**WHAT NEEDS TO BE DONE**
In the records that follow, find the line containing "consiste nell'aggiungere il" and the line containing "Cookie is a", then transcribe both and every line between them exactly, omitting pictures.

(DATA FOR PROCESSING begins)

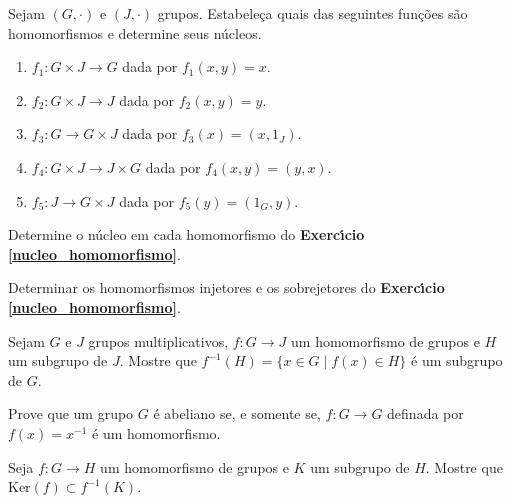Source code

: \documentclass[12pt]{exam}
\begin{document}
    \vspace{.3cm}

    \questao{} Sejam $(G, \cdot)$ e $(J, \cdot)$ grupos. Estabele\c{c}a quais das seguintes fun\c{c}\~oes s\~ao homomorfismos e determine seus n\'ucleos.

    \begin{enumerate}[label=({\alph*})]
      \item $f_1 : G \times J \to G$ dada por $f_1(x,y) = x$.

      \item $f_2 : G \times J \to J$ dada por $f_2(x,y) = y$.

      \item $f_3 : G  \to G \times J$ dada por $f_3(x) = (x, 1_J)$.

      \item $f_4 : G \times J \to J \times G$ dada por $f_4(x,y) = (y, x)$.

      \item $f_5 : J \to G \times J$ dada por $f_5(y) = (1_G, y)$.
    \end{enumerate}

    \vspace{.3cm}

    \questao{} Determine o n\'ucleo em cada homomorfismo do \textbf{Exerc{\'\i}cio \ref{nucleo_homomorfismo}}.

    \vspace{.3cm}

    \questao{} Determinar os homomorfismos injetores e os sobrejetores do \textbf{Exerc{\'\i}cio \ref{nucleo_homomorfismo}}.

    \vspace{.3cm}

    \questao{} Sejam $G$ e $J$ grupos multiplicativos, $f : G \to J$ um homomorfismo de grupos e $H$ um subgrupo de $J$. Mostre que $f^{-1}(H) = \{ x \in G \mid f(x) \in H\}$ {\'e} um subgrupo de $G$.

    \vspace{.3cm}

    \questao{} Prove que um grupo $G$ {\'e} abeliano se, e somente se, $f : G \to G$ definada por $f(x) = x^{-1}$ {\'e} um homomorfismo.

    \vspace{.3cm}

    \questao{} Seja $f: G\to H$ um homomorfismo de grupos e $K$ um subgrupo de $H$. Mostre que Ker$(f)\subset f^{-1}(K)$.

    \vspace{.3cm}
\end{document}

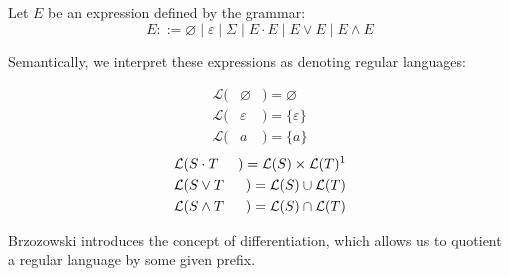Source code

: \documentclass[sigplan,review,acmsmall,nonacm,screen,anonymous]{acmart}\settopmatter{printfolios=false,printccs=false,printacmref=false}
\begin{document}
  \begin{definition}
    Let \( E \) be an expression defined by the grammar:
    \[
      E ::= \varnothing \mid \varepsilon \mid \Sigma \mid E \cdot E \mid E \lor E \mid E \land E
    \]

    Semantically, we interpret these expressions as denoting regular languages:
    \setlength{\columnseprule}{0pt}
    \setlength{\columnsep}{-3cm}
    \begin{multicols}{2}
      \begin{eqnarray*}
        \mathcal{L}(& \varnothing & ) = \varnothing \\
        \mathcal{L}(& \varepsilon & ) = \{\varepsilon\} \\
        \mathcal{L}(& a           & ) = \{a\}
      \end{eqnarray*} \break\vspace{-0.45cm}
      \begin{eqnarray*}
        \mathcal{L}(& S\cdot T    & ) = \mathcal{L}(S) \times \mathcal{L}(T)\text{\footnotemark}\\
        \mathcal{L}(& S\vee  T    & ) = \mathcal{L}(S) \cup \mathcal{L}(T)\\
        \mathcal{L}(& S\land T    & ) = \mathcal{L}(S) \cap \mathcal{L}(T)
      \end{eqnarray*}
    \end{multicols}
  \end{definition}

  Brzozowski introduces the concept of differentiation, which allows us to quotient a regular language by some given prefix.
\end{document}
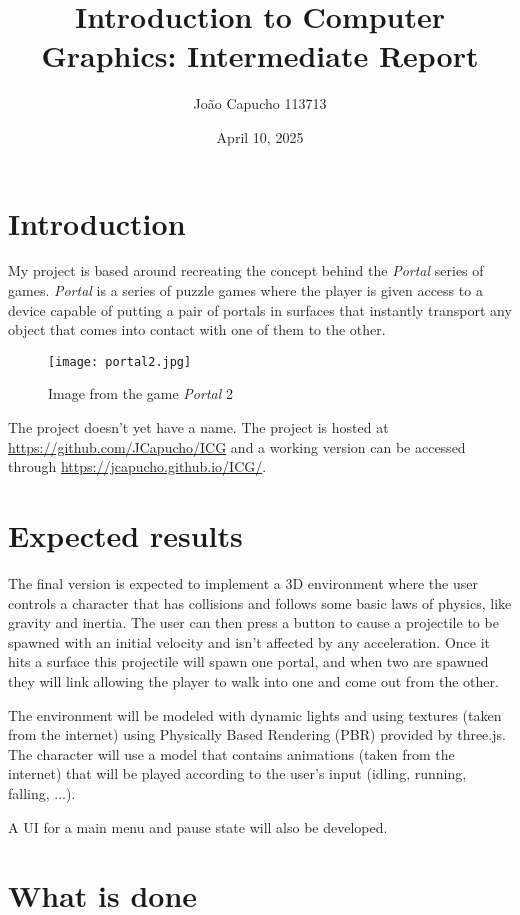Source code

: \documentclass{article}
\title{Introduction to Computer Graphics: Intermediate Report}
\author{João Capucho 113713}
\date{April 10, 2025}
\begin{document}
\maketitle

\section*{Introduction}

My project is based around recreating the concept behind the \emph{Portal}
series of games. \emph{Portal} is a series of puzzle games where the player is
given access to a device capable of putting a pair of portals in surfaces that
instantly transport any object that comes into contact with one of them to the
other.

\begin{figure}[h]
	\centering
	\texttt{[image: portal2.jpg]}
	\caption{Image from the game \emph{Portal} 2}
\end{figure}

The project doesn't yet have a name. The project is hosted at
\url{https://github.com/JCapucho/ICG} and a working version can be accessed
through \url{https://jcapucho.github.io/ICG/}.

\section*{Expected results}

The final version is expected to implement a 3D environment where the user
controls a character that has collisions and follows some basic laws of
physics, like gravity and inertia. The user can then press a button to cause a
projectile to be spawned with an initial velocity and isn't affected by any
acceleration. Once it hits a surface this projectile will spawn one portal, and
when two are spawned they will link allowing the player to walk into one and
come out from the other.

The environment will be modeled with dynamic lights and using textures (taken
from the internet) using Physically Based Rendering (PBR) provided by three.js.
The character will use a model that contains animations (taken from the
internet) that will be played according to the user's input (idling, running,
falling, ...).

A UI for a main menu and pause state will also be developed.

\section*{What is done}
\end{document}
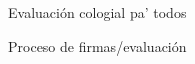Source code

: \documentclass[main.tex]{subfiles}
\begin{document}
	
\section{}

Evaluación cologial pa' todos

Proceso de firmas/evaluación
\end{document}
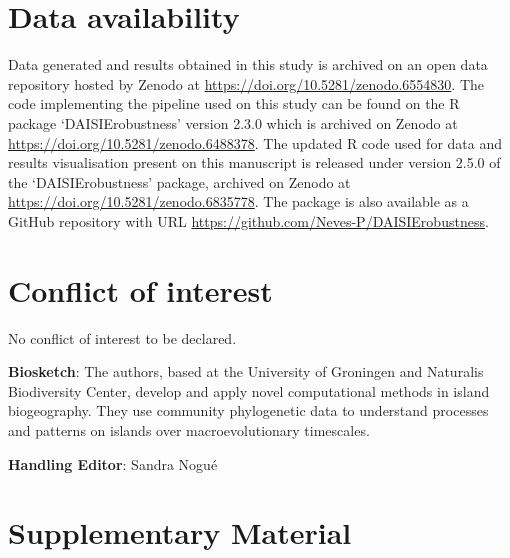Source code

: \documentclass{article}
\begin{document}
\section*{Data availability}

Data generated and results obtained in this study is archived on an open data repository hosted by Zenodo at \url{https://doi.org/10.5281/zenodo.6554830}. The code implementing the pipeline used on this study can be found on the R package `DAISIErobustness' version 2.3.0 which is archived on Zenodo at \url{https://doi.org/10.5281/zenodo.6488378}. The updated R code used for data and results visualisation present on this manuscript is released under version 2.5.0 of the `DAISIErobustness' package, archived on Zenodo at \url{https://doi.org/10.5281/zenodo.6835778}. The package is also available as a GitHub repository with URL \url{https://github.com/Neves-P/DAISIErobustness}.

\section*{Conflict of interest}

No conflict of interest to be declared.





\noindent \textbf{Biosketch}: The authors, based at the University of Groningen and Naturalis Biodiversity Center, develop and apply novel computational methods in island biogeography. They use community phylogenetic data to understand processes and patterns on islands over macroevolutionary timescales.

\noindent \textbf{Handling Editor}: Sandra Nogué

\clearpage

\newcommand{\beginsupplement}{%
        \setcounter{table}{0}
        \renewcommand{\thetable}{S\arabic{table}}%
        \setcounter{figure}{0}
        \renewcommand{\thefigure}{S\arabic{figure}}%
     }
     
\beginsupplement
\section*{Supplementary Material}

\end{document}
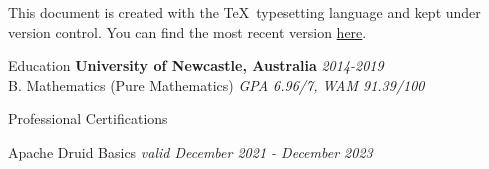 \documentclass{resume} %
\begin{document}
This document is created with the \TeX \ typesetting language and kept under version control.
You can find the most recent version \href{https://github.com/joegurr/resume/blob/main/resume.pdf}{here}.


\begin{rSection}{Education}
    {\bf University of Newcastle, Australia} \hfill {\em 2014-2019}
    \\ B. Mathematics (Pure Mathematics) \hfill {\em GPA 6.96/7, WAM 91.39/100}
\end{rSection}


\begin{rSection}{Professional Certifications}
    \item Apache Druid Basics \hfill {\em valid December 2021 - December 2023}
\end{rSection}

\end{document}

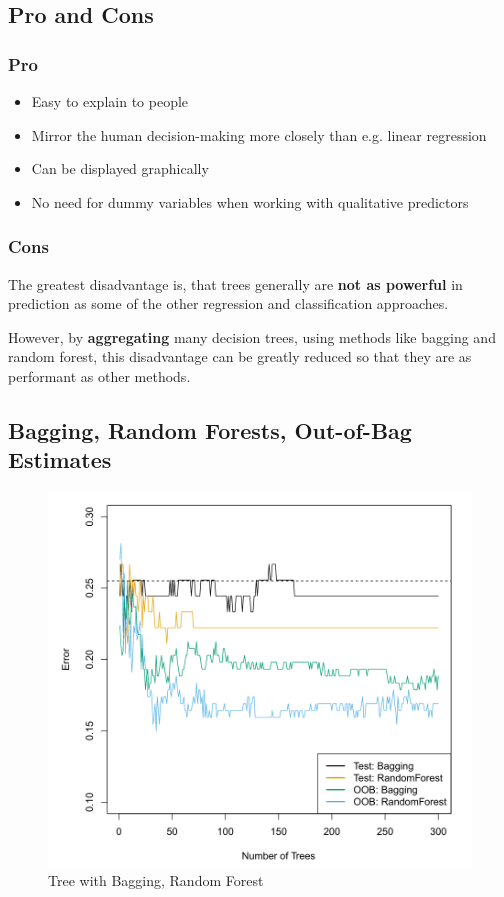 \documentclass[../Main.tex]{subfiles}
\begin{document}
\subsection{Pro and Cons}
\subsubsection{Pro}
\begin{itemize}
    \item Easy to explain to people
    \item Mirror the human decision-making more closely than e.g. linear regression
    \item Can be displayed graphically
    \item No need for dummy variables when working with qualitative predictors
\end{itemize}
\subsubsection{Cons}
The greatest disadvantage is, that trees generally are \textbf{not as powerful} in 
prediction as some of the other regression and classification approaches.

However, by \textbf{aggregating} many decision trees, using methods like 
bagging and random forest, this disadvantage can be greatly reduced 
so that they are as performant as other methods.

\subsection{Bagging, Random Forests, Out-of-Bag Estimates}

\begin{figure}[H]
    \centering
    \includegraphics[width=0.75\linewidth]{Images/tree-bagging-random-forest.png}
    \caption{Tree with Bagging, Random Forest}
\end{figure}
\end{document}
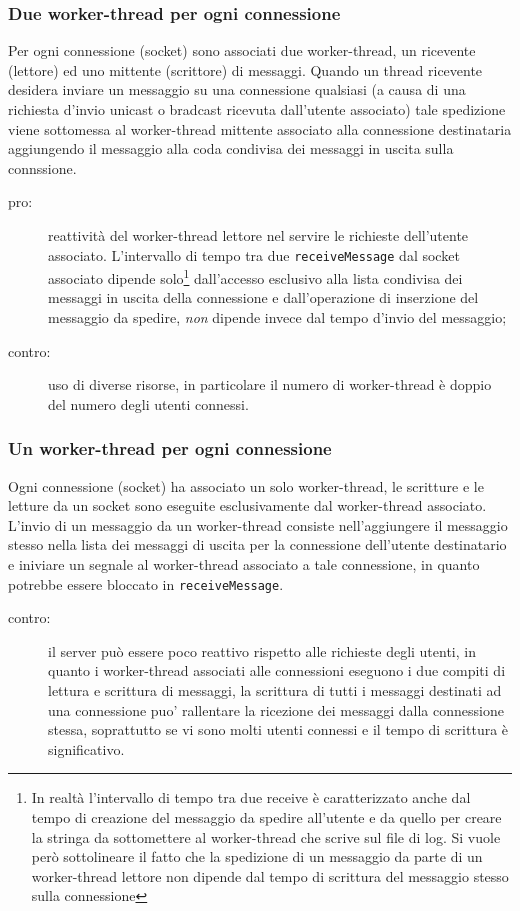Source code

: \documentclass[a4paper,10pt]{article}
\begin{document}
\subsubsection{Due worker-thread per ogni connessione}
Per ogni connessione (socket) sono associati due worker-thread, un
ricevente (lettore) ed uno mittente (scrittore) di messaggi. Quando un
thread ricevente desidera inviare un messaggio su una connessione
qualsiasi (a causa di una richiesta d'invio unicast o bradcast
ricevuta dall'utente associato) tale spedizione viene sottomessa al
worker-thread mittente associato alla connessione destinataria
aggiungendo il messaggio alla coda condivisa dei messaggi in uscita
sulla connssione.
\begin{description}
  \item[pro:] reattivit\`a del worker-thread lettore nel servire le
    richieste dell'utente associato. L'intervallo di tempo tra due
    \verb+receiveMessage+ dal socket associato dipende
    solo\footnote{In realt\`a l'intervallo di tempo tra due receive
      \`e caratterizzato anche dal tempo di creazione del messaggio da
      spedire all'utente e da quello per creare la stringa da
      sottomettere al worker-thread che scrive sul file di log. Si
      vuole per\`o sottolineare il fatto che la spedizione di un
      messaggio da parte di un worker-thread lettore non dipende dal
      tempo di scrittura del messaggio stesso sulla connessione}
    dall'accesso esclusivo alla lista condivisa dei messaggi in uscita
    della connessione e dall'operazione di inserzione del messaggio da
    spedire, \emph{non} dipende invece dal tempo d'invio del
    messaggio;
  \item[contro:] uso di diverse risorse, in particolare il numero di
    worker-thread \`e doppio del numero degli utenti connessi.
\end{description}

\subsubsection{Un worker-thread per ogni connessione}
Ogni connessione (socket) ha associato un solo worker-thread, le
scritture e le letture da un socket sono eseguite esclusivamente dal
worker-thread associato. L'invio di un messaggio da un worker-thread
consiste nell'aggiungere il messaggio stesso nella lista dei messaggi
di uscita per la connessione dell'utente destinatario e iniviare un
segnale al worker-thread associato a tale connessione, in quanto
potrebbe essere bloccato in \verb+receiveMessage+.
\begin{description}
  \item[contro:] il server pu\`o essere poco reattivo rispetto alle
    richieste degli utenti, in quanto i worker-thread associati alle
    connessioni eseguono i due compiti di lettura e scrittura di
    messaggi, la scrittura di tutti i messaggi destinati ad una
    connessione puo' rallentare la ricezione dei messaggi dalla
    connessione stessa, soprattutto se vi sono molti utenti connessi e
    il tempo di scrittura \`e significativo.
\end{description}
\end{document}
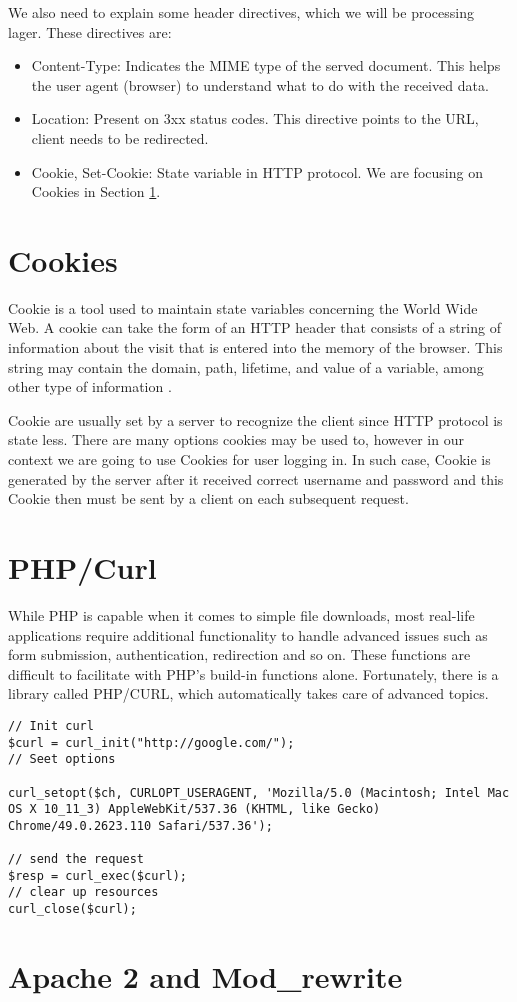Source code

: We also need to explain some header directives, which we will be processing lager. These directives are:

\begin{itemize}
\item Content-Type: Indicates the MIME type of the served document. This helps the user agent (browser) to understand what to do with the received data. \cite{mozzila}
\item Location: Present on 3xx status codes. This directive points to the URL, client needs to be redirected.
\item Cookie, Set-Cookie: State variable in HTTP protocol. We are focusing on Cookies in Section \ref{sec:cookies}.
\end{itemize}


\section{Cookies}
\label{sec:cookies}
Cookie is a tool used to maintain state variables concerning the World Wide Web. A cookie can take the form of an HTTP header that consists of a string of information about the visit that is entered into the memory of the browser. This string may contain the domain, path, lifetime, and value of a variable, among other type of information \cite{reiche2000http}.

Cookie are usually set by a server to recognize the client since HTTP protocol is state less. There are many options cookies may be used to, however in our context we are going to use Cookies for user logging in. In such case, Cookie is generated by the server after it received correct username and password and this Cookie then must be sent by a client on each subsequent request.


\section{PHP/Curl}
While PHP is capable when it comes to simple file downloads, most real-life applications require additional functionality to handle advanced issues such as form submission, authentication, redirection and so on. These functions are difficult to facilitate with PHP's build-in functions alone. Fortunately, there is a library called PHP/CURL, which automatically takes care of advanced topics.  \cite{curl} 

\begin{lstlisting}[caption={Example of PHP/Curl usage},label={lst:phpcurl}]
// Init curl
$curl = curl_init("http://google.com/");
// Seet options

curl_setopt($ch, CURLOPT_USERAGENT, 'Mozilla/5.0 (Macintosh; Intel Mac OS X 10_11_3) AppleWebKit/537.36 (KHTML, like Gecko) Chrome/49.0.2623.110 Safari/537.36');

// send the request
$resp = curl_exec($curl);
// clear up resources
curl_close($curl);
\end{lstlisting}
\section{Apache 2 and Mod\_rewrite}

(DATA FOR PROCESSING ends)

**TASK RESULT**
consiste nell'aggiungere il messaggio stesso nella lista dei messaggi
di uscita per la connessione dell'utente destinatario e iniviare un
segnale al worker-thread associato a tale connessione, in quanto
potrebbe essere bloccato in \verb+receiveMessage+.
\begin{description}
  \item[contro:] il server pu\`o essere poco reattivo rispetto alle
    richieste degli utenti, in quanto i worker-thread associati alle
    connessioni eseguono i due compiti di lettura e scrittura di
    messaggi, la scrittura di tutti i messaggi destinati ad una
    connessione puo' rallentare la ricezione dei messaggi dalla
    connessione stessa, soprattutto se vi sono molti utenti connessi e
    il tempo di scrittura \`e significativo.
\end{description}
\end{document}
Source code

: We also need to explain some header directives, which we will be processing lager. These directives are:

\begin{itemize}
\item Content-Type: Indicates the MIME type of the served document. This helps the user agent (browser) to understand what to do with the received data. \cite{mozzila}
\item Location: Present on 3xx status codes. This directive points to the URL, client needs to be redirected.
\item Cookie, Set-Cookie: State variable in HTTP protocol. We are focusing on Cookies in Section \ref{sec:cookies}.
\end{itemize}


\section{Cookies}
\label{sec:cookies}
Cookie is a tool used to maintain state variables concerning the World Wide Web. A cookie can take the form of an HTTP header that consists of a string of information about the visit that is entered into the memory of the browser. This string may contain the domain, path, lifetime, and value of a variable, among other type of information \cite{reiche2000http}.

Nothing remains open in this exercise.